▶ [EXERCISE]
Work out how many lines of this material hold the word "pixels". Write only that number.
┌────────
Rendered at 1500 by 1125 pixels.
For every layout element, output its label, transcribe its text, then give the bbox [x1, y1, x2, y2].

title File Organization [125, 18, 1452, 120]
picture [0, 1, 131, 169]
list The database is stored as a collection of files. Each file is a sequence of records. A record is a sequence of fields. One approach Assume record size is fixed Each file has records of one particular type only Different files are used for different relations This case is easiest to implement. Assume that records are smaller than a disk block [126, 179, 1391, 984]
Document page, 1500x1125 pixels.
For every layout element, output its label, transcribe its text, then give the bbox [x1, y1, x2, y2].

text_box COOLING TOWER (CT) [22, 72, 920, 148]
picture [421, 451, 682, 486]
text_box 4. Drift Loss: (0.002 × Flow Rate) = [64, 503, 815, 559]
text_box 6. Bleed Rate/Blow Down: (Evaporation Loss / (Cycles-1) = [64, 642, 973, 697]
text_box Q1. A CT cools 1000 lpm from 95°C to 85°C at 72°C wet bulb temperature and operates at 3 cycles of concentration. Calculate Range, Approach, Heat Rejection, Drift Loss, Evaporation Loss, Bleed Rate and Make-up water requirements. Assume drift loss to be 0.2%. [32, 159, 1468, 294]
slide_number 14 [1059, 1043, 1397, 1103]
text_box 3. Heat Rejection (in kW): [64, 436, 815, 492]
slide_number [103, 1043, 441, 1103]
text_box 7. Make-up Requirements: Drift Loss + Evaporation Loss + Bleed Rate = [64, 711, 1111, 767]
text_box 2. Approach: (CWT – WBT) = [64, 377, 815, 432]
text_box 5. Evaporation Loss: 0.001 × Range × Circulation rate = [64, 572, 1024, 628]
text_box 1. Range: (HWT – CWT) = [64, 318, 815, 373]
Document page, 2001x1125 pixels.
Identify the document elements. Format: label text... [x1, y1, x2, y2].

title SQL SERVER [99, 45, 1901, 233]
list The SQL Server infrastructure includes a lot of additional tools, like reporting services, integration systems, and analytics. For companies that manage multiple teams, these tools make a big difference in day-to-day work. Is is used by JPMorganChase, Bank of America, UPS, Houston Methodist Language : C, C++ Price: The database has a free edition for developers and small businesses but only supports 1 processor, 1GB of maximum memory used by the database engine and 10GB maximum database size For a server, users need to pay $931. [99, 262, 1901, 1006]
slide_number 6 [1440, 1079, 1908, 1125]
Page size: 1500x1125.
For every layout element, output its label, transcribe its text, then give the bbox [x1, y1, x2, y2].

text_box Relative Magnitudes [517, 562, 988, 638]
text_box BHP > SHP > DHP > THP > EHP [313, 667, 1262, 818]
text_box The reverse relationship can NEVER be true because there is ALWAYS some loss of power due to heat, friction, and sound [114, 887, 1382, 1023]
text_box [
└────────
▶ [ANSWER BELOW]
3